_What you have to do_. Can you repeat the lines starting at the beginning of the rows and ending with the line that contains "Ihre Nachricht (optional)", both included, and leave the pictures out of your answer?

(Page images and extracted text)
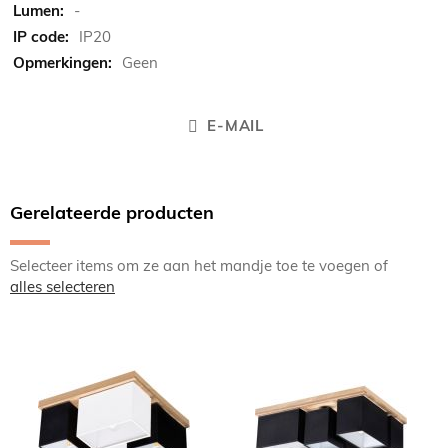
-
IP20
Geen
E-MAIL
Gerelateerde producten
Selecteer items om ze aan het mandje toe te voegen of
alles selecteren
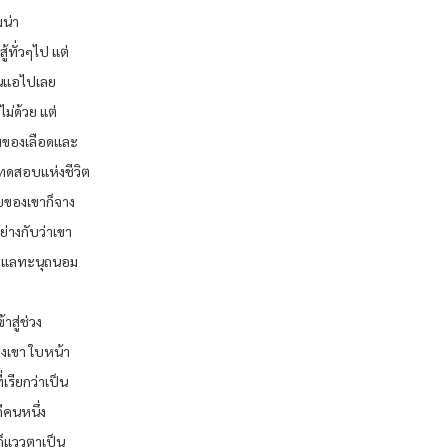
มน่า
ู้ทั่วๆไป แต่
่อนแอไปเลย
ม่ด้วย แต่
ภาพของเลือดและ
ทดสอบแห่งชีวิต
ยของเขาก็จาง
างกับว่าเขา
รดูแลทะนุถนอม
าสู่ช่วง
องเขา ใบหน้า
่เรียกว่าเป็น
ีคนหนึ่ง
ก็แววตาเป็น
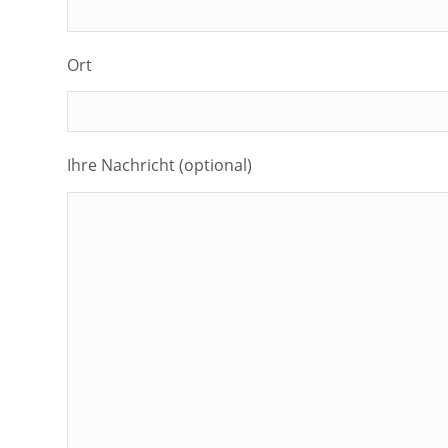
Ort
Ihre Nachricht (optional)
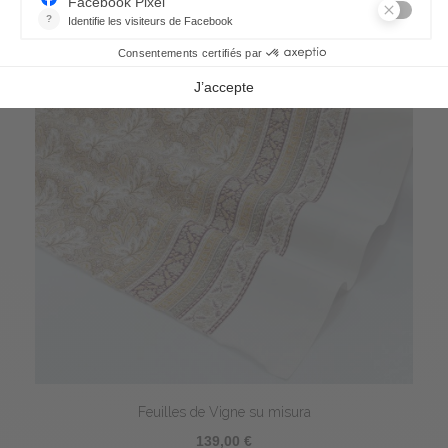
Feuilles de Vigne su misura
139,00 €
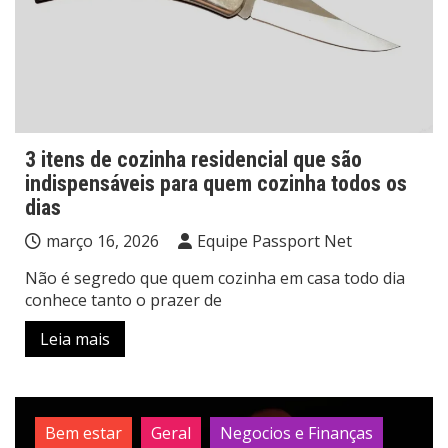
3 itens de cozinha residencial que são
indispensáveis para quem cozinha todos os
dias
março 16, 2026
Equipe Passport Net
Não é segredo que quem cozinha em casa todo dia
conhece tanto o prazer de
Leia mais
Bem estar
Geral
Negocios e Finanças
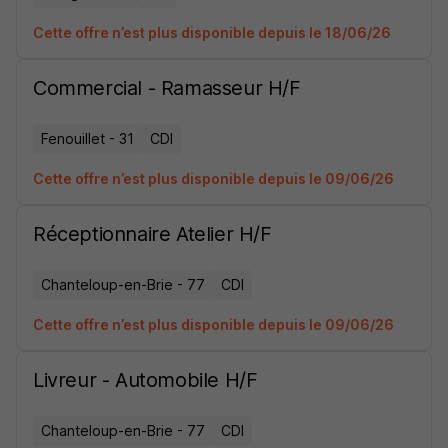
Cette offre n’est plus disponible depuis le 18/06/26
Commercial - Ramasseur H/F
Fenouillet - 31
CDI
Cette offre n’est plus disponible depuis le 09/06/26
Réceptionnaire Atelier H/F
Chanteloup-en-Brie - 77
CDI
Cette offre n’est plus disponible depuis le 09/06/26
Livreur - Automobile H/F
Chanteloup-en-Brie - 77
CDI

_Exercise output_.
-
IP20
Geen
E-MAIL
Gerelateerde producten
Selecteer items om ze aan het mandje toe te voegen of
alles selecteren
มน่า
ู้ทั่วๆไป แต่
่อนแอไปเลย
ม่ด้วย แต่
ภาพของเลือดและ
ทดสอบแห่งชีวิต
ยของเขาก็จาง
างกับว่าเขา
รดูแลทะนุถนอม
าสู่ช่วง
องเขา ใบหน้า
่เรียกว่าเป็น
ีคนหนึ่ง
ก็แววตาเป็น
Ort
Ihre Nachricht (optional)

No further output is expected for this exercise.